09.41am @BenClovertweets ”#NHSConfed2013JH: We have failed to give the public confidence that there is anything between the GP and A&E.”

09.39am Onto health and wellbeing boards: “The HWBs have an incredibly important role in…bringing together services for older vulnerable people,” Mr Hunt says.   

09.37am Ms Montague brings up the GP contract. Hunt replies: “I do think there were fundamental mistakes in the GP contract

09.35am I think politicians and the NHS has failed to make the case [about service reconfiguration] to the public, he says under questioning from BBC4’s Sarah Montague,

09.33am He says “the case for change is very clear” in terms of hospital reorganisations.

09.30am Speech over. Onto questions

09.30am If we aim to be the best we really can be the best and I want nothing less for our NHS. Thank you very much.

09.28am We are going to deliver 50 million records on line. It is going to be delivered it needs to be delivered. We are also going to be the first country in the world to map 100,000 genomes.

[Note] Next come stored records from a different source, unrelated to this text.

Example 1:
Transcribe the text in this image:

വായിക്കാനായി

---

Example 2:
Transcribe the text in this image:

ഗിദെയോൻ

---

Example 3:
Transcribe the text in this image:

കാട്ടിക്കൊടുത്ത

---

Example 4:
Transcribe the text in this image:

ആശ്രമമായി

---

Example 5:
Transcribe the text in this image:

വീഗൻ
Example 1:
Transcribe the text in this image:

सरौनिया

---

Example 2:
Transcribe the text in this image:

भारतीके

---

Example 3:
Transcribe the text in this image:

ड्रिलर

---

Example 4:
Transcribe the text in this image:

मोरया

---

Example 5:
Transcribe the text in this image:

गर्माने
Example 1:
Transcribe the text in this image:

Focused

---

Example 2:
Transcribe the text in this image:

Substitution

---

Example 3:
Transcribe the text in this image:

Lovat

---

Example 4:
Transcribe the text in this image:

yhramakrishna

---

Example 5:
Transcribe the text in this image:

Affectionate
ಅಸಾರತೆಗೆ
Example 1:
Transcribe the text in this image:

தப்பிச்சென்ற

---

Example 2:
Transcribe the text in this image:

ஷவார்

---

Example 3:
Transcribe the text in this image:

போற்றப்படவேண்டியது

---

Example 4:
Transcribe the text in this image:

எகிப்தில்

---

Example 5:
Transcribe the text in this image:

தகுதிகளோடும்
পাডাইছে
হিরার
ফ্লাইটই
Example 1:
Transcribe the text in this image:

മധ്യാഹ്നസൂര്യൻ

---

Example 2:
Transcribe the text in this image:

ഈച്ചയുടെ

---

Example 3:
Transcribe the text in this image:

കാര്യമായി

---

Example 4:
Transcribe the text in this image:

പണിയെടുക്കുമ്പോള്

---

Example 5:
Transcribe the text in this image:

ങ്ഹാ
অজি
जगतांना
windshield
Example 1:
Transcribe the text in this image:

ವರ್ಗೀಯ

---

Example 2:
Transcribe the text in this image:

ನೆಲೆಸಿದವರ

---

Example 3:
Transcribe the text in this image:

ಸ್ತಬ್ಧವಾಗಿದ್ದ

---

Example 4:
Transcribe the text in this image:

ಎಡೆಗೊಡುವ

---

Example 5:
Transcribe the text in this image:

09.27am Hunt says he does not believe “the NHS is on the brink or facing an existential crisis” as is often portrayed in the media

09.26am With a new inspection regime we will have less bureaucracy

09.23am The variation between different hospitals is still far too high between different hospitals.

09.23am We need a totally different attitude and culture towards safety.

09.22am We still had 299 never events last year. Once a week we are operating on the wrong part of people’s bodies. That is totally unacceptable.

9.22am He has now moved onto Mid Staffs

He says lack of access to GP records is making people’s jobs “much, much harder”.

A&E is the barometer for the whole health system. We have put in place short term measures - the urgent care boards – but we also have to recognise this is not just about the four hour targets.

Hunt says he will talk about two things this morning: the pressures in A&E and the Francis report.

“NHS is performing extremely well in very challenges circumstances”

Hunt tells the conference: “I am new to the health world. I am humbled by those who have dedicated their life to the NHS.”

9.08am Hunt begins his address.

9.01am HSJ’s exclusive interview with Sir David Nicholson is already generating substantial debate among delegates.
BBC health correspondent ‏@branwenjeffreystweets  Speech by David Nicholson @NHSC_conference should be interesting - told @HSJnews a review of NHS planned - to put it beyond election cycle.

8.59am Good morning, health secretary Jeremy Hunt is set to address the NHS Confederation conference in Liverpool.